Application des décisions et résultats: 

Dans sa décision Auto 173 de 2014, la Cour a fait le suivi des mesures prescrites dans le cadre de sa décision Auto 006 concernant les personnes en situation de handicap dans le contexte du conflit armé et des déplacements forcés. S’agissant des populations critiques parmi les personnes déplacées en situation de handicap, la Cour a constaté que les enfants en situation de handicap continuent d’être exclus de manière importante et que le croisement des identités liées à l’âge et au handicap continue de produire des situations préoccupantes, étant donné que les personnes âgées ne reçoivent parfois aucune aide de l’État.

La Cour a constaté certains progrès en matière de collecte d’informations sur les personnes déplacées en situation de handicap. Par exemple, un critère relatif au handicap a été intégré au sondage de 2011 sur les personnes déplacées, ainsi qu’à d’autres formulaires administratifs relatifs à la population déplacée. Le regroupement de données provenant de divers organismes a également permis d’obtenir des chiffres plus réalistes et plus précis sur les personnes en situation de handicap au sein de la population déplacée. Néanmoins, la Cour a estimé que cela restait insuffisant. Le nombre de personnes en situation de handicap continue d’être sous-estimé, ce qui donne l’impression erronée que peu de personnes déplacées souffrent d’un handicap et limite par conséquent la capacité de l’État à examiner la situation d’un point de vue intersectionnel et à améliorer les conditions de manière globale.

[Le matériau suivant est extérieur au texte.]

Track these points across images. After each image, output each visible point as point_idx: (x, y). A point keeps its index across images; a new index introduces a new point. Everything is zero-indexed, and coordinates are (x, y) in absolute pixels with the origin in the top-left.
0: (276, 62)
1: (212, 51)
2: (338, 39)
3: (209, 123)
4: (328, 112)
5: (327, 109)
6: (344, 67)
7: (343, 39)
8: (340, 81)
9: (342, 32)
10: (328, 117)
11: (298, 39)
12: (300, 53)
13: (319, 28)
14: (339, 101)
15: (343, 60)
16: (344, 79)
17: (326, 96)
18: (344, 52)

Concernant les cinq programmes pilotes sur la prévention, la Cour a constaté que, bien qu’ils aient été mis en œuvre, l’État n’a pas appliqué les mesures prescrites par la Cour portant sur les exigences minimales. Surtout, l’État n’a pas intégré ou impliqué les membres de la communauté déplacée souffrant d’un handicap. En outre, les objectifs et les étapes n’étaient pas clairement définis et les informations recueillies n’étaient pas correctement organisées. 

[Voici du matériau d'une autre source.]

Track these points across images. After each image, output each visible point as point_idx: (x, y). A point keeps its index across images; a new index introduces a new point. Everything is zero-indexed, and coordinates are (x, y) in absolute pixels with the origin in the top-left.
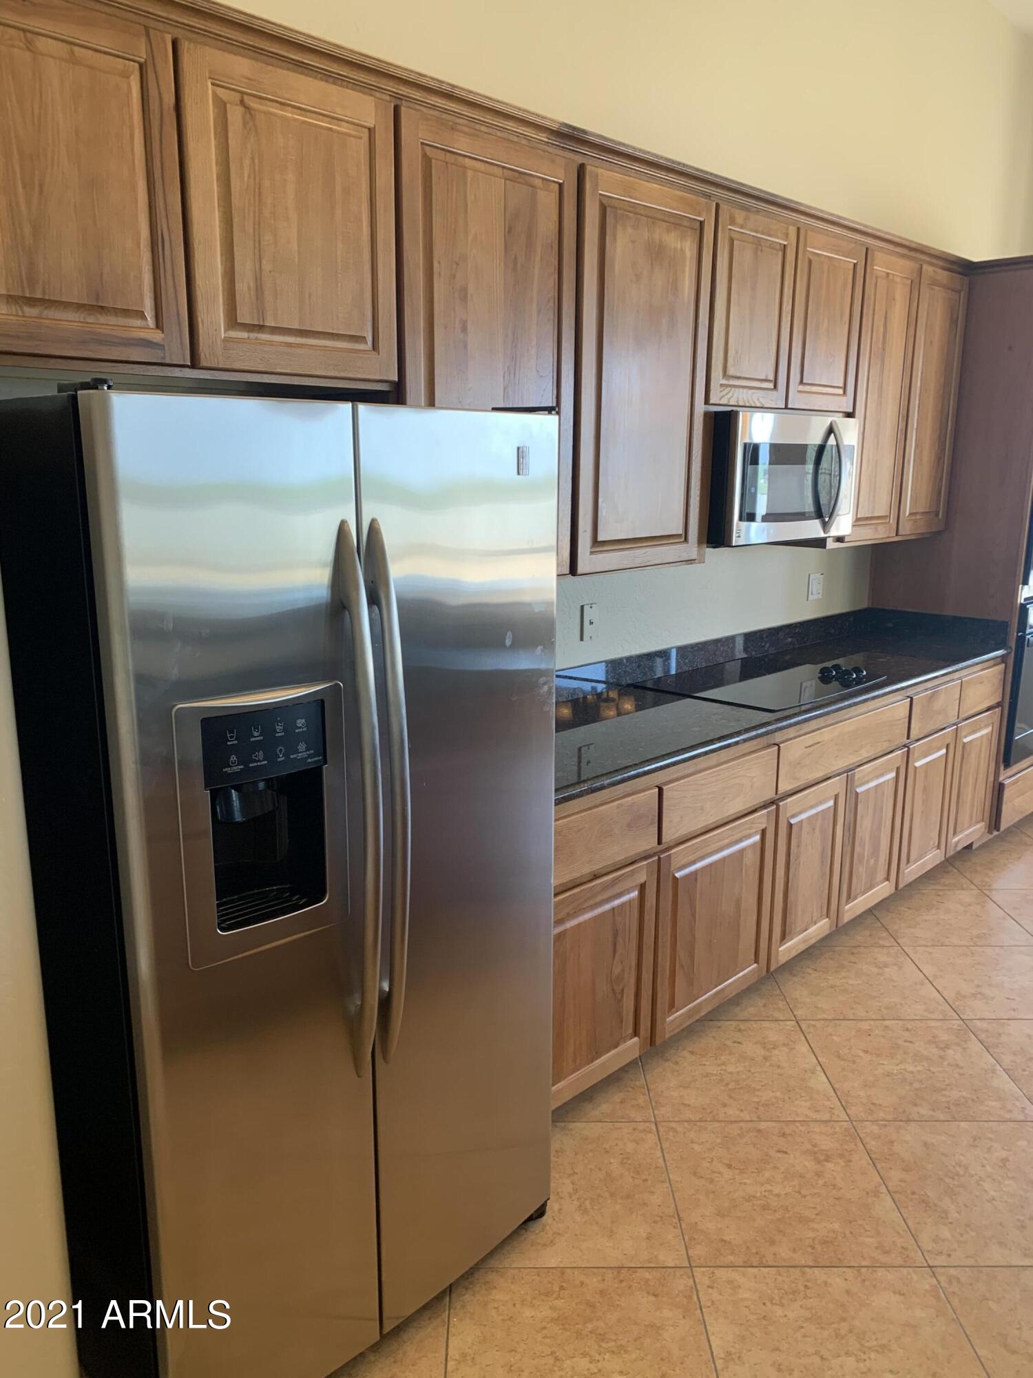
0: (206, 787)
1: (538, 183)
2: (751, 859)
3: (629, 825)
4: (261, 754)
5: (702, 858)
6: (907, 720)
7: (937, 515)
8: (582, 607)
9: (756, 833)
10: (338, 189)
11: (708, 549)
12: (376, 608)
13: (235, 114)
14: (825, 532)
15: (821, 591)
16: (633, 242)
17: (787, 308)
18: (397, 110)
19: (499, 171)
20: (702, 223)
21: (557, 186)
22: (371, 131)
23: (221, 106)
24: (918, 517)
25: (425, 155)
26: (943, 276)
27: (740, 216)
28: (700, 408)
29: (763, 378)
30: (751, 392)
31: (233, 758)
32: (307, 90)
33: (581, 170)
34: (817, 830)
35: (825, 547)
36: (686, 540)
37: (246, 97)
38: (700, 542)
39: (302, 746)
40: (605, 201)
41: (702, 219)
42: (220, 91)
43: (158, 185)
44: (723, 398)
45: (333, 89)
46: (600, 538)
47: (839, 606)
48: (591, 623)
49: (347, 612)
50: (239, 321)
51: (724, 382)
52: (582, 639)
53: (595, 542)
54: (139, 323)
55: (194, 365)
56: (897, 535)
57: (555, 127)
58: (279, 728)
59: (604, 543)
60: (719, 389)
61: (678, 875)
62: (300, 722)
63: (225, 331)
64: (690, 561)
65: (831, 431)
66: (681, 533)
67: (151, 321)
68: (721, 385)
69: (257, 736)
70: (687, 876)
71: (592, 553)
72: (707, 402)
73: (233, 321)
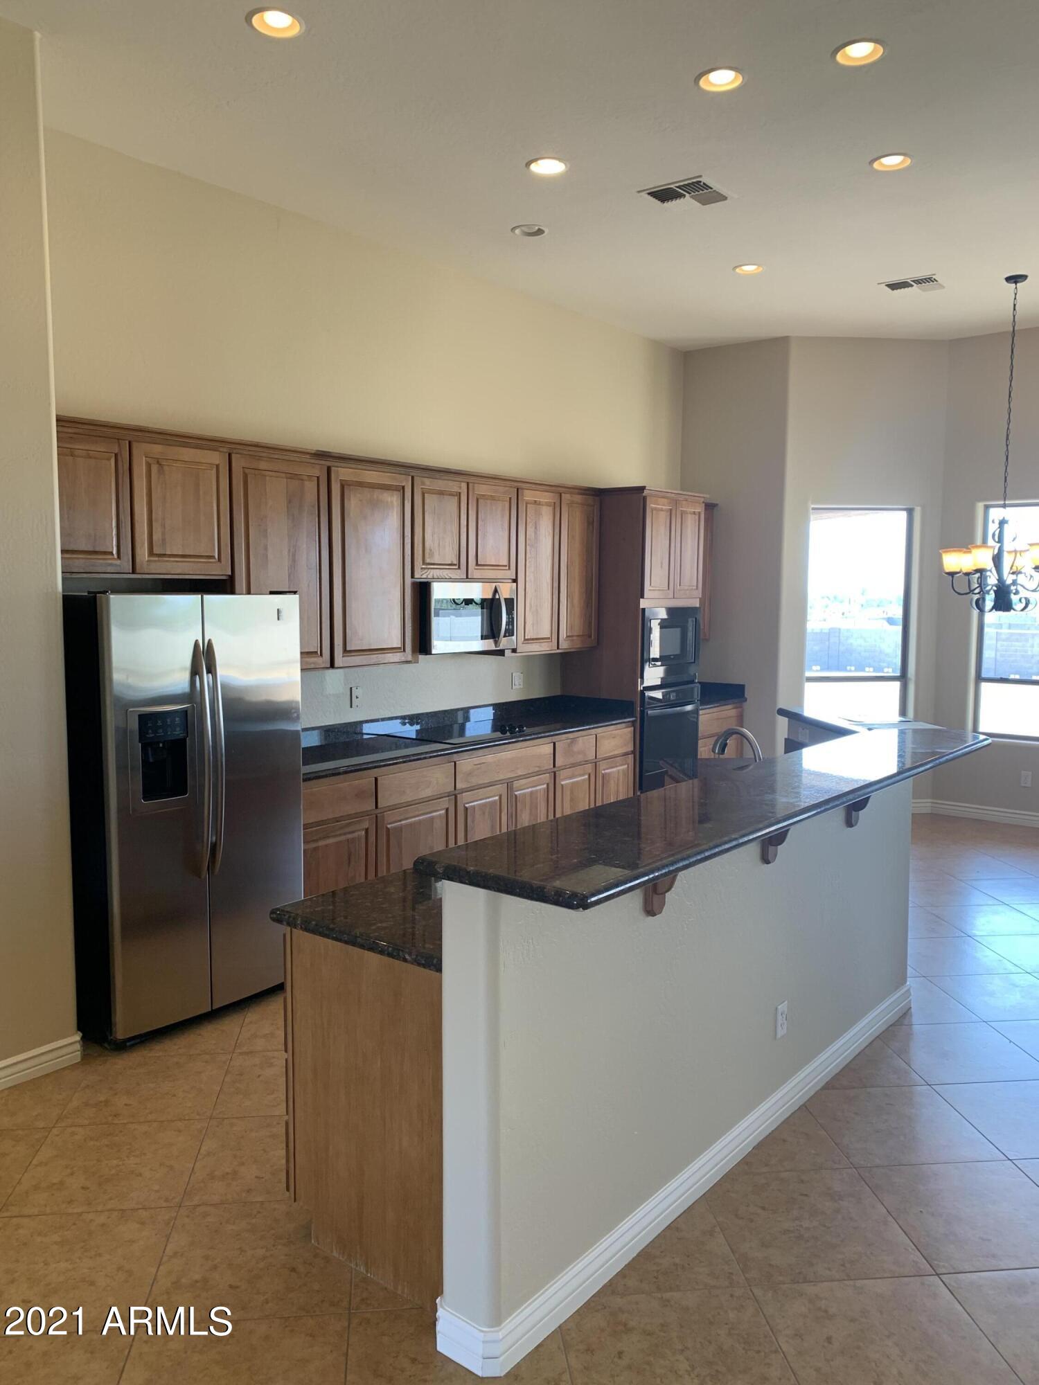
0: (140, 742)
1: (305, 478)
2: (439, 825)
3: (356, 795)
4: (161, 731)
5: (407, 819)
6: (552, 756)
7: (590, 636)
8: (351, 688)
9: (443, 809)
10: (201, 492)
11: (420, 656)
12: (210, 675)
13: (155, 468)
14: (496, 647)
15: (522, 683)
16: (361, 500)
17: (464, 522)
18: (230, 455)
19: (284, 475)
20: (403, 487)
21: (316, 478)
22: (217, 466)
23: (149, 466)
24: (575, 638)
25: (244, 473)
26: (578, 498)
27: (427, 481)
28: (409, 580)
29: (450, 563)
30: (441, 571)
31: (150, 731)
32: (188, 454)
33: (329, 469)
34: (487, 814)
35: (504, 656)
36: (404, 650)
37: (160, 460)
38: (414, 651)
39: (178, 729)
40: (343, 483)
41: (403, 484)
42: (148, 459)
43: (120, 500)
44: (421, 575)
45: (198, 451)
46: (348, 649)
47: (537, 693)
48: (357, 697)
49: (198, 677)
50: (155, 552)
51: (423, 567)
52: (351, 707)
53: (345, 650)
54: (110, 557)
55: (134, 572)
56: (558, 648)
57: (313, 452)
58: (168, 720)
59: (350, 651)
60: (420, 570)
61: (389, 826)
62: (177, 719)
63: (149, 556)
64: (408, 662)
65: (496, 591)
66: (400, 646)
67: (115, 556)
68: (422, 568)
69: (160, 723)
70: (395, 828)
71: (343, 657)
72: (413, 576)
73: (151, 553)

Quant à la création du nouveau programme, il a débuté avec un an et demi de retard, en 2011, ce qui constitue, selon la Cour, un « retard injustifié ». L’avancement du programme a été entravé par le manque de collecte d’informations spécifiques. Par exemple, l’État ignorait toujours le pourcentage adéquat de logements mis à disposition par l’État pour les personnes en situation de handicap dans leurs nouveaux sites d’accueil. Dans la pratique, ce manque d’informations empêchait de surmonter les obstacles auxquels les personnes en situation de handicap sont confrontées lors des déplacements. Ainsi, la Cour a estimé qu’aucun progrès réel n’avait été réalisé en termes de prévention et que l’État avait violé l’une des exigences en n’impliquant aucun membre de la communauté dans la conception du programme. 

Importance de la jurisprudence: 

La Cour a essayé d’identifier en quoi les obstacles rencontrés par les personnes en situation de handicap dans le contexte d’un déplacement forcé ne sont pas monolithiques et comment leur situation se croise avec d’autres éléments de leur identité et circonstances qui entraînent des contraintes distinctes et disproportionnées.